The 6 key trends for the sharing economy in Australia for 2016

| January 13, 2016

Surprised by the take-up and acceptance of sharing economy services in Australia?

I see six key trends coming up this year for the sharing economy.

1. The power of sharing is growing

2015 was a massive year for the sharing economy in Australia with a seismic shift in consumer behavior:

·         Under mounting pressure from 1 million consumers, Uber was legalised in both the ACT and NSW and now has more drivers in Sydney than there are taxi drivers;

·         AirBnB grew 100% to over 50,000 properties across Australia, and is expected to grow to 100,000 in 2016; and

·         A whole host of new and niche sharing platforms now provide access previously only available via ownership or cost-prohibitive alternatives.

Mass adoption of the sharing economy is now well upon us, with the widespread use of services such as:

·         Uber for ride-sharing;

·         AirBnB for accommodation sharing;

·         CarNextDoor and GoGet for car sharing;

·         Airtasker and HiPages for micro-jobs;

·         MadPaws for pet sitting; and

·         Spacer for self-storage.

These are increasingly being recognised as household names.

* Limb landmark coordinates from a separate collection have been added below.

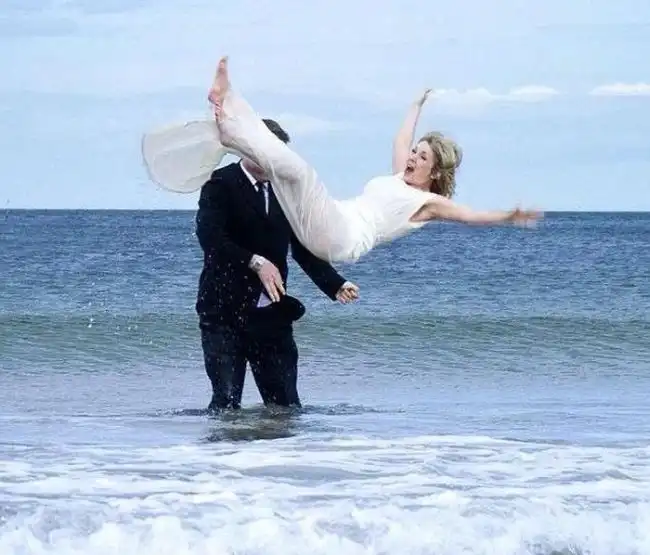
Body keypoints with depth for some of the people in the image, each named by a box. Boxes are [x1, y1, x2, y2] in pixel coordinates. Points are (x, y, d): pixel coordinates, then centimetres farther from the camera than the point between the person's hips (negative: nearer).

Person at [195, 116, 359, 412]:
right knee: (226, 399, -11)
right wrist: (256, 262, -26)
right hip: (225, 309, -5)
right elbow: (210, 237, -18)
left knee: (285, 404, 2)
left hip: (271, 312, 6)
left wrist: (336, 285, 4)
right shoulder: (220, 184, -3)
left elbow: (303, 248, 18)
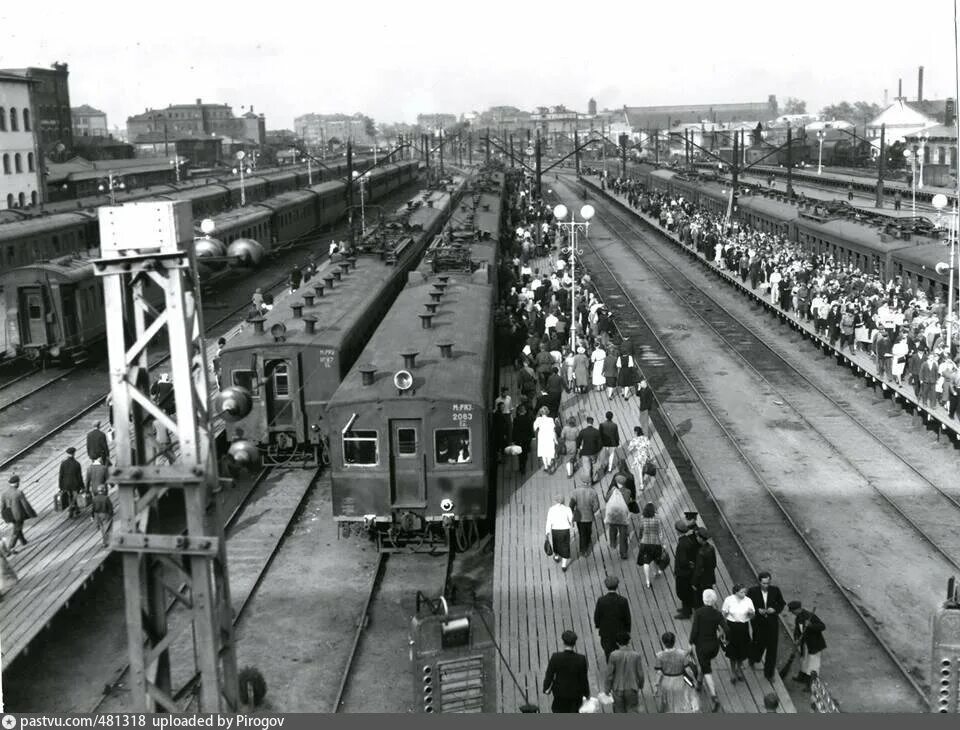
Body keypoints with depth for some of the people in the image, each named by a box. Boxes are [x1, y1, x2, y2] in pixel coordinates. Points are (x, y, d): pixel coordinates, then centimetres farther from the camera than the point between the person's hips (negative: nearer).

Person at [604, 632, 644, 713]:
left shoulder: (613, 655, -16)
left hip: (618, 689, 0)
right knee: (632, 710, 14)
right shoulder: (636, 655, -12)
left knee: (619, 710, 15)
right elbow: (640, 673, -4)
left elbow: (609, 674, -10)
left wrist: (607, 688, 3)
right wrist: (640, 685, 14)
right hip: (632, 688, 1)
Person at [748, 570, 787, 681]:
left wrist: (775, 609, -13)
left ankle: (769, 673, 18)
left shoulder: (775, 590, -7)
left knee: (772, 649, 3)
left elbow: (782, 603, 6)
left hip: (772, 623, 1)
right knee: (759, 644, 11)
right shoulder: (752, 591, -12)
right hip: (758, 624, -1)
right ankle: (752, 659, 47)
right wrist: (757, 610, -19)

2. The rapid shift is a cultural and generational thing

Technology, environmental and cost concerns are contributing factors to changing consumer behaviour and mindset:

·         Culturally, there is a shift in thinking whereby Gen Y and Millennials are interested in experiences over things and immediacy over security. Modern consumers want convenience, flexibility and customized services on demand;

·         Consumers are able to do more with less by sharing or exchanging items instead of buying new ones without the capital costs and maintenance burden of ownership;

·         Confidence and trustworthiness in sharing has now been established by Uber and AirBnB, with new participants piggybacking off their established reputations;

·         An increasing awareness of the global footprint that follows unnecessary production encourages people to change the way they fulfill their needs. Our experience at Spacer is that on top of commercial benefits, Hosts feel a sense of strong community benefit from sharing, an interesting motivator for sharing economy participants.

·         As P2P services continue to broaden, everyday behavior is shifting towards hyper-local,personalisedservices, such as local petsitting or babysitting marketplaces. Ironically, the global delivery platform (internet) is driving greater local community interaction in a culture where knowing our neighbours has practically disappeared.

3. The rise of B2C and B2B in a P2P world

The cultural shift in behaviour has got big and small business interested. Uber is valued at 3x the market cap of Woolworths, Australia’s largest grocery chain. Business owners are scrambling to develop strategies not only to compete with sharing disrupters, but actively participate and partner with others to ride the sharing wave. A recent example of this is General Motors investment in ride-sharing service Lyft.

Interestingly, the Uber experience has shown that in many cases, sharing models maintain — and in the case of ride sharing — increase the overall size of the market, by engaging and providing access to services otherwise unaffordable or unattainable.

B2B sharing is a natural extension of the P2P model. Providing different challenges is a clear trend for the future of sharing.

4. Trends and new models

Collaborative consumption has created the rise of ‘micro-entrepreneurs’ and the ‘gig economy’. Individuals with skills or assets can choose where, when and how often they want to work:

·         More than 30% of the Australian workforce freelance (that’s 3.7 million Australians!) and they contribute $51 billion to the economy;

·         Entrepreneurs do not need to be tech savvy or even business minded – marketplace technology means that any individual can now make extra money, in a trusted, secure environment;

·         Co-working spaces are increasingly becoming popular with both freelancers and start-up entrepreneurs. WeWork, the largest co-working company is already valued at over US$10 billion and has over 40,000 entrepreneurs sharing space within their co-working spaces right across the US. They are now rolling out globally; and

·         Businesses such as Splend (car hire) are now renting out the ‘tools’ to enable individuals to participate in the sharing economy, even where they do not have the assets themselves.

5. Specialist providers of ancillary services to the sharing economy

As the sharing economy grows, so too does the requirement for professional services and products to support the sector. Online sharing resources such as Collaborative Consumption, Shareable and Wholesome Dollar help participants navigate the sharing landscape, and a growing trend is the number of specialist technology SAAS, insurance and legal providers pitching themselves as ‘sharing economy experts’.

6. This is only the beginning

The sharing economy is well and truly upon us. This is only the beginning of a seismic shift in consumer behavior that will have impacts of great proportions.